To be honest, I was initially uneasy about my choice of the Visual Arts Center (VAC) for this week's column. I fear that it has already imprinted a fairly concrete impression in the minds of the members of the community. In the spirit of being upfront, I should also add that as a senior visual arts major, it's a building that I've come to have a fairly complex relationship with: it's been the home of some major discoveries, struggles, and naps in the Beam Classroom.

Over the last three years, I've become highly aware of the fact that the majority of Bowdoin has very strong feelings about the VAC. It seems that some would love to eradicate it from the campus, while others find it a memorable and important part of Bowdoin. Finally, I would imagine that for a slightly smaller percentage of you, it's not a building that occupies a lot of time in your lives in one way or another.

Prepare yourselves, readers: I'm about to argue that this is one of the funkiest, most interesting and most important (gasp!) parts of campus. My hope is not to convince you to love the building if you hate it. Rather, I hope that this week's column will give you one more way to think about its role.

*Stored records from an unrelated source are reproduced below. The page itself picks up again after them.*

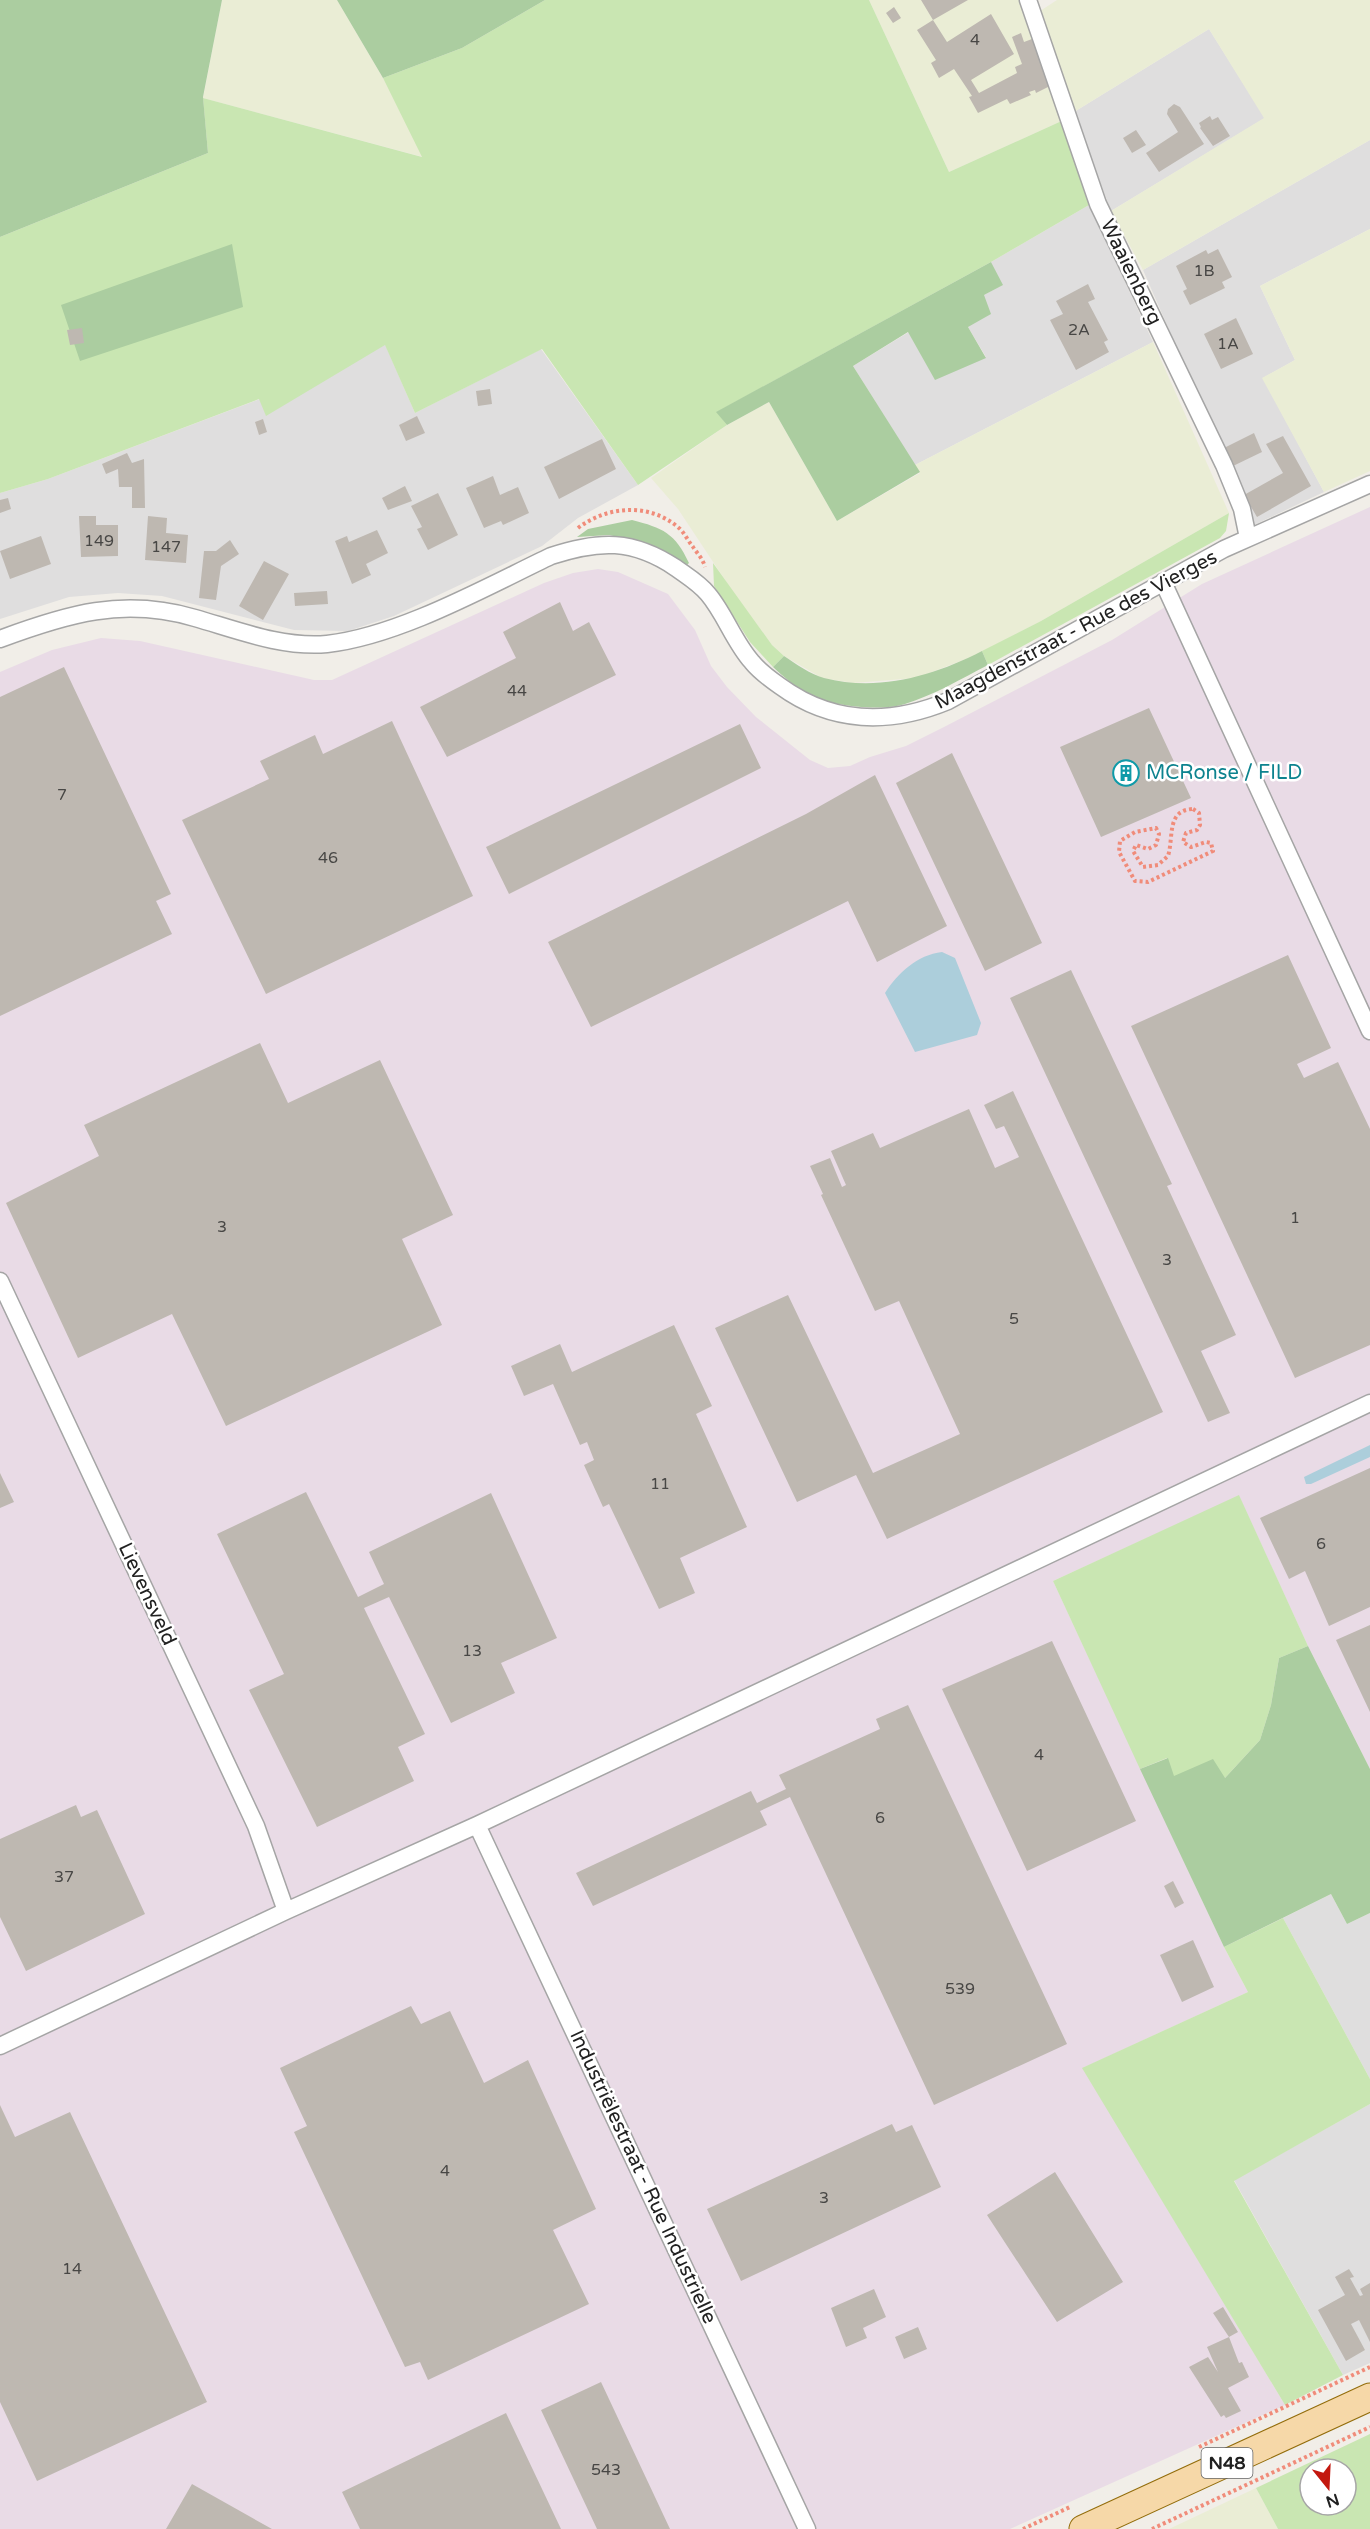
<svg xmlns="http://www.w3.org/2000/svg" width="1370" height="2529" font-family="'Varela Round',sans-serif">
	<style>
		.residential { fill: #dfdede }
		.industrial { fill: #e9dbe6 }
		.farmland { fill: #eaedd5 }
		.grass { fill: #c9e6b2; fill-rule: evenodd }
		.forest { fill: #abcda0 }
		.water { fill: #accedb }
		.building { fill: #beb8b1 }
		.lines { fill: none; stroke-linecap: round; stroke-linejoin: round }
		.street-casing { stroke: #a5a5a5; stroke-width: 19 }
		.primary-casing { stroke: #936d0b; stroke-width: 29 }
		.path { stroke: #f08c7a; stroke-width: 4; stroke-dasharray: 3 3; stroke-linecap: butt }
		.street { stroke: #fff; stroke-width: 16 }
		.primary { stroke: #f6d8a8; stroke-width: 27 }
		.labels { text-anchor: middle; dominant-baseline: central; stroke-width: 5; stroke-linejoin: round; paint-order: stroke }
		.number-label { font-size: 16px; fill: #484745 }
		.shield { fill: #fff; stroke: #646464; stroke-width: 1.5 }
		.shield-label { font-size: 18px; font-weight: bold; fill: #212121 }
		.street-label { font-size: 20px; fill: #212121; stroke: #fff }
		.culture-label { font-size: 20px; fill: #0d838f; stroke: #fff; text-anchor: start }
	</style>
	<rect width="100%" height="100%" fill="#f1eee8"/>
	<!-- residential -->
	<path class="residential" d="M1209,29L1265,118L1111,211L1074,112Z
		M1370,140V229L1260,286L1295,360L1263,378L1324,492L1254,525L1143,270Z
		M1089,205L1153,342L915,465L853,366L909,332L986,357L968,327L984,295L1002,285L991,262Z
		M385,344L415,413L541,349L638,485L578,518L542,546L394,616L348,631L294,630L162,596L118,593L69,597L0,619V493L48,479L260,399L266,415Z
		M1331,1894L1347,1924L1370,1913V2079L1283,1918Z
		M1370,2104V2363L1343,2375L1234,2180Z"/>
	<!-- industrial -->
	<path class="industrial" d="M1370,507V1769L1308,1646L1239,1496L1053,1581L1224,1947L1248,1992L1083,2068L1285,2405L1010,2529H0V672L52,650L101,638L140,641L314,680H332L544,583L573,573L598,569L618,572L668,594L695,630L711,666L727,687L756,717L810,760L828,768L850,766L870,757L906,746L944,727L1112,640L1202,584Z"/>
	<!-- farmland -->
	<path class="farmland" d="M222,0H337L383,78L423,157L203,98Z
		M869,0H1025L1066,119L949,172Z
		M1057,0H1370V140L1143,270L1111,211L1264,118L1209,29L1074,112L1037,13Z
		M1370,229V471L1324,492L1262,378L1295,360L1260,286Z
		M1153,342L1229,513L1041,621L974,656L916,678L853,683L822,678L784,656L772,645L733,592L678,509L651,478L727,425L769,402L837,521L920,473L915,465Z
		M1256,2488L1278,2529H1169Z"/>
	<!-- grass -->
	<path class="grass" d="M545,0H869L949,172L1066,119L1089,205L991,262L717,412L727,425L638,485L542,349L415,413L385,345L266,416L259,399L48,479L0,493V237L208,153L203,98L422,157L383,78L462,48Z
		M1229,513L1226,531L1220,538L988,665L982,651L1041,621Z
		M713,563L772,645L784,656L773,667L750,642L714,586Z
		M1239,1495L1308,1646L1279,1658L1271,1705L1260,1740L1224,1779L1173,1776L1167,1758L1140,1769L1053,1581Z
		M1283,1918L1370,2079V2104L1234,2181L1343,2375L1285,2405L1082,2068L1248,1992L1224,1947Z
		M1370,2434V2529H1278L1256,2488ZM1310,2469H1346V2505H1310Z"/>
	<!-- forest -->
	<path class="forest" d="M0,0H222L203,97L208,153L0,237Z
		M337,0H545L462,48L383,78Z
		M232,244L243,307L80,361L61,305Z
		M991,262L1003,285L984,295L991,314L968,327L986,358L935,380L908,332L853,366L920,472L837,521L769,402L727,425L716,412Z
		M632,520C663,528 675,533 689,563L686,566L635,541L609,535L577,537L588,529Z
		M982,651L988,665C961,679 934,695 905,704C881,712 827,706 805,693C794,686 783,676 773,667L784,656C796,664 810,674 824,678C878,692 934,676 982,651Z
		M1308,1646L1370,1769V1913L1347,1924L1331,1894L1224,1947L1140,1769L1168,1758L1174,1776L1213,1759L1225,1778L1260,1740L1271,1705L1279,1658Z"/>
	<!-- water -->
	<path class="water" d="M942,952L955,958L981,1023L977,1035L915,1052L885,993C898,973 917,955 942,952Z
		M1370,1445V1457L1311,1484H1306L1304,1477Z"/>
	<!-- building -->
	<path class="building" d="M921,0H968L933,20Z
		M894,7L901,18L893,23L886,13Z
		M991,14L1014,54L971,80L979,93L1017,73L1015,67L1022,64L1012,37L1021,33L1024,42L1032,39L1050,86L1036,93L1035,90L1029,92L1031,95L1010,104L1007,99L978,113L969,97L972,96L954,69L939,78L931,63L936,60L917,30L933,20L947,42Z
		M1174,104L1180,107L1204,144L1159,172L1146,153L1178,132L1167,114L1168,109Z
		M1210,116L1212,120L1218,117L1230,136L1213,146L1200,128L1201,127L1199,123Z
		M1136,130L1146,145L1132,153L1123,138Z
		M1218,249L1232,277L1222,282L1225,288L1190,305L1183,291L1187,289L1176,266L1206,250L1208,254Z
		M1088,284L1095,299L1088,302L1108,340L1104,342L1109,352L1076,370L1050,320L1063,314L1056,301Z
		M1236,318L1253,354L1221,369L1204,334Z
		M82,328L84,343L70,345L67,330Z
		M490,389L492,404L478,406L476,391Z
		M417,416L425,433L406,441L399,425Z
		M263,419L267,432L259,435L255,422Z
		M1254,433L1262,452L1233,466L1224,448Z
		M1283,436L1311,486L1257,517L1244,495L1283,473L1266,444Z
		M602,439L616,469L559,499L544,467Z
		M127,453L132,463L144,459L145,508H132V487H119L118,469L106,474L102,464Z
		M493,476L500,495L518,487L529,513L503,525L501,521L484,528L466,488Z
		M405,486L412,501L388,510L382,498Z
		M438,493L458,535L428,550L417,529L422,527L411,506Z
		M8,498L11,509L0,513V500Z
		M79,516H96V525H118V556L81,557Z
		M148,516L167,518L166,533L188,535L186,563L145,560Z
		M377,530L388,553L366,564L371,575L352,584L335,541L347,536L349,542Z
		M41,536L51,564L10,579L0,551Z
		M230,540L239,554L221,566L216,600L199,598L204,551H216Z
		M264,561L289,574L263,620L239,606Z
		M327,591L328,604L295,606L294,593Z
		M560,602L573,631L589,622L616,675L447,757L420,707L516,658L503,632Z
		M64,667L171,894L156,901L172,934L0,1016V697Z
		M1149,708L1191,798L1101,837L1060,747Z
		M392,721L473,896L266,994L182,820L269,779L260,761L315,735L323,754Z
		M740,724L761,768L509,894L486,847Z
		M952,753L1042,943L985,971L896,783Z
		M875,775L947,926L877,962L848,901L591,1027L548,942L806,814Z
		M1288,955L1331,1048L1297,1064L1304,1078L1338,1062L1370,1129V1345L1295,1378L1131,1026Z
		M1071,970L1172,1184L1167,1186L1236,1335L1201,1351L1230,1413L1208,1422L1010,998Z
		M260,1043L288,1103L380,1060L453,1215L402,1239L442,1325L226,1426L172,1314L78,1358L6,1203L99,1156L84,1125Z
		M1013,1091L1163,1412L887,1539L856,1475L797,1502L715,1328L788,1295L873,1473L960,1434L899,1301L875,1311L821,1195L823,1194L810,1166L830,1158L842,1187L846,1185L831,1151L873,1133L880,1148L969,1109L995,1168L1019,1157L1004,1126L996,1129L984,1105Z
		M674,1325L712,1406L696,1414L747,1527L680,1558L695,1593L659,1609L609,1504L603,1507L584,1465L594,1460L587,1442L580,1445L553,1384L524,1396L511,1366L560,1344L572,1372Z
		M1370,1468V1607L1329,1626L1305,1571L1289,1579L1260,1518Z
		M0,1473L14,1502L0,1508Z
		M306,1492L358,1597L384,1584L369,1552L491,1493L557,1638L501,1663L515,1693L451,1723L389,1597L364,1608L425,1734L398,1747L414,1781L317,1827L249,1690L284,1674L217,1534Z
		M1370,1625V1712L1336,1640Z
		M1052,1641L1136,1821L1027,1871L942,1689Z
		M908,1705L1067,2044L934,2105L790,1797L760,1811L767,1825L593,1906L576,1873L751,1791L757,1803L786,1789L779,1775L880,1729L876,1719Z
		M76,1805L81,1817L97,1810L145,1914L26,1971L0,1917V1839Z
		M1173,1881L1184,1903L1175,1908L1164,1886Z
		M1193,1940L1214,1987L1182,2002L1160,1955Z
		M411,2006L421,2024L450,2011L484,2083L528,2060L596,2209L553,2230L589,2304L428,2380L420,2362L405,2367L294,2132L307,2126L280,2068Z
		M0,2105L15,2137L70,2112L207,2402L37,2481L0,2402Z
		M892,2124L896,2132L912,2125L941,2187L741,2281L707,2209Z
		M1055,2172L1123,2282L1057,2322L987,2215Z
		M1349,2269L1354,2277L1350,2278L1360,2296L1363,2295L1360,2289L1370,2283V2342L1359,2320L1351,2324L1365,2350L1346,2361L1318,2310L1345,2295L1335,2277Z
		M874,2289L886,2317L863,2328L867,2338L846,2347L831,2308Z
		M1223,2307L1238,2332L1229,2337L1239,2363L1242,2362L1249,2377L1228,2388L1241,2411L1226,2418L1224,2415L1221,2417L1189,2367L1208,2357L1218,2372L1207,2347L1229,2337L1213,2313Z
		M918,2327L927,2349L904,2359L895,2337Z
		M601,2382L670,2529H597L541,2410Z
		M506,2413L561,2529H360L342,2492Z
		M192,2484L272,2529H166Z"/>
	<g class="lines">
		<!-- street casing -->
		<g class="street-casing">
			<path id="street" d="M1028,0L1098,204L1224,465L1242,509L1248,538
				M1163,582L1370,1031
				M0,639C67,614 123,597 195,618C237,630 282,648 327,644C399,636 486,587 551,556C599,540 633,539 676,568C687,576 699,583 708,594C725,614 734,642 752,662C760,672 770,679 780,686C832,724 890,725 948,701L1224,549L1370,484
				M0,1281L256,1826L286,1911
				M477,1825L807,2529
				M0,2046L286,1911L477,1825L1370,1403"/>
		</g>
		<!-- primary casing -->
		<g class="primary-casing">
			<path id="primary" d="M1083,2529L1370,2397"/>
		</g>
		<!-- path -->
		<path class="path" d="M578,528C607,506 649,502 679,528C684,532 688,541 693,547C697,553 703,559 705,567
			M1193,809L1199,813L1200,825L1197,830L1186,833L1183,842L1191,847L1206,842L1211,843L1213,851L1148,882L1135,881L1119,852L1120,841L1135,832L1156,828L1159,834L1156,845L1148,849L1136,845L1133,851L1143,867L1158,865L1168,856C1174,837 1166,810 1193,809Z
			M1199,2447L1370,2367
			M1023,2529L1070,2507
			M1152,2529L1370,2427"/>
		<!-- street -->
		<use href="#street" class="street"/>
		<!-- primary -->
		<use href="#primary" class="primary"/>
	</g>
	<!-- icons -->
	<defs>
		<g id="building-ring" transform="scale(1.35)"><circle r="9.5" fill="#fff" stroke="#0f9aa8" stroke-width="1.5"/><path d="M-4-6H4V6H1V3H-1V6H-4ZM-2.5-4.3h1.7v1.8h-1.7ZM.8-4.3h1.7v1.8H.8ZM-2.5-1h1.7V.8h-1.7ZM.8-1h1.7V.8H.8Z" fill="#0f9aa8"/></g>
	</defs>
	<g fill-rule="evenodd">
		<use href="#building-ring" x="1126" y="773"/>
	</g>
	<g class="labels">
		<!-- number labels -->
		<g class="number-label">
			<text x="975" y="40">4</text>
			<text x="1204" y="271">1B</text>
			<text x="1079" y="330">2A</text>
			<text x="1228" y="344">1A</text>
			<text x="99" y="541">149</text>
			<text x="166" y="547">147</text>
			<text x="517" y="691">44</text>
			<text x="62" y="795">7</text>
			<text x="328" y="858">46</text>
			<text x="1295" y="1218">1</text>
			<text x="222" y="1227">3</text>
			<text x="1167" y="1260">3</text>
			<text x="1014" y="1319">5</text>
			<text x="660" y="1484">11</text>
			<text x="1321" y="1544">6</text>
			<text x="472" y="1651">13</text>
			<text x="1039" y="1755">4</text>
			<text x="880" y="1818">6</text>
			<text x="64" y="1877">37</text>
			<text x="960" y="1989">539</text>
			<text x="445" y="2171">4</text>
			<text x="824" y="2198">3</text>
			<text x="72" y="2269">14</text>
			<text x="606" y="2470">543</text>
		</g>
		<!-- shield labels -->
		<rect class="shield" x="1201.5" y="2448" width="51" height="30" rx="4.5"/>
		<g class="shield-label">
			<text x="1227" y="2463">N48</text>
		</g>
		<!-- street labels -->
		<g class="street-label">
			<text transform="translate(1131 272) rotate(64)">Waaienberg</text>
			<text transform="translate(1076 630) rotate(-28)">Maagdenstraat - Rue des Vierges</text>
			<text transform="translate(147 1594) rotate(65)">Lievensveld</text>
			<text transform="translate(643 2177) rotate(65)">Industriëlestraat - Rue Industrielle</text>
		</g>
		<!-- culture labels -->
		<g class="culture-label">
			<text x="1146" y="773">MCRonse / FILD</text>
		</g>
	</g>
	<!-- north arrow -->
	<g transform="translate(1328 2487) rotate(162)"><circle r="28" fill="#ffffff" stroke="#a6a6a6" stroke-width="1.5"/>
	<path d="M0-4.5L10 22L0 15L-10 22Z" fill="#c3180f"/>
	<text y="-9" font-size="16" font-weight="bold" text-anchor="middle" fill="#212121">N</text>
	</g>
</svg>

In order to give the building the thought it deserves, it's important to address its history. Though the VAC (completed in 1975) and its neighbor, the beautiful Walker Art Building (otherwise known as the Bowdoin College Museum of Art), are quite distinct in appearance, the VAC was designed with its predecessor in mind.

Architect Edward Larrabee Barnes described his creation as a modern-day interpretation of McKim, Mead and White's museum, completed in 1894 (I already hear your scoffs).

Analytically speaking, I don't find this explanation to be that far off-base. The museum's dome is echoed in the angular rising form on the top of the VAC and both buildings have clearly-differentiated top and bottom portions.

Finally, the brilliant use of negative space in the opening of the VAC is a direct homage to the portico of the art museum. Barnes' conscious references to the Walker Art Building are proof of what I've been hearing from my art professors all these years: making art takes innovation, but there's no rule that says we can't (and shouldn't) acknowledge influences.

I would argue, however, that Barnes' attempt to draw a connection between the VAC and its predecessor is not the most significant facet of the center.

As a structure so highly visible on the Quad, the building's success can be located in what the exterior of the building conveys and what it's telling you about what's going on inside of it. In particular, all that glass reveals what occurs within the VAC's walls to the typical passerby. This transparency figures into several parts of the building: the Fishbowl Gallery, the view into the second floor, and the large vertical window in the back of the building, which would, were its shades not constantly drawn, would allow yet another point of visual access into the VAC's interior and the art department magic it houses.

Now, I'm perfectly willing to concede to a few weaknesses of the building. I will grant that the circulation in the interior is far from perfect and prohibits anything besides strictly horizontal and vertical movement.

Along the same lines, I've heard others criticize the structure of the VAC as inflexible. Would it be possible to fit in a few more studios if the shape of the building were different? Certainly. More space would be a welcome change for anyone who has ever had a studio class in Fort Andross in January.

Despite its flaws, the VAC successfully draws people to it.

For one thing, consider how the unconventional shape of the building encourages us to pause and be utterly amazed or confused (or both) by the current exhibition in the Fishbowl as we walk by.

For another, consider how the structure and organization of the entrances creates a space (safe from the rain) to convene after an Improvabilities show and figure out our next move for the night.

In this way, the building's visual influence extends into the routine of our real-life experience as Bowdoin students. As I have observed how the different functions of the VAC come to intersect one another, I have grown to love it more and more.

Here's where it becomes tricky: when an institution is in need of a new formation of space, how much weight do we give to functionary needs, and how much ought we to consider what its physical role on campus will be? I'm not convinced that there's a simple answer.

Still, next time you're sitting on the Quad, watch a tour walk by and count how many heads turn as the group approaches the VAC.

Think about what it means for a building to literally frame an area; we can walk the path of a straight trajectory from Maine Street to the Chapel, and in this sense, the VAC is just another member in the extended family of gateways we see around campus.

What truly makes the VAC one-of-a-kind is how it attempts—and I believe, succeeds—to affect the lives of many more students than those solely involved in the arts. A more functional, typical structure might fail to do the same.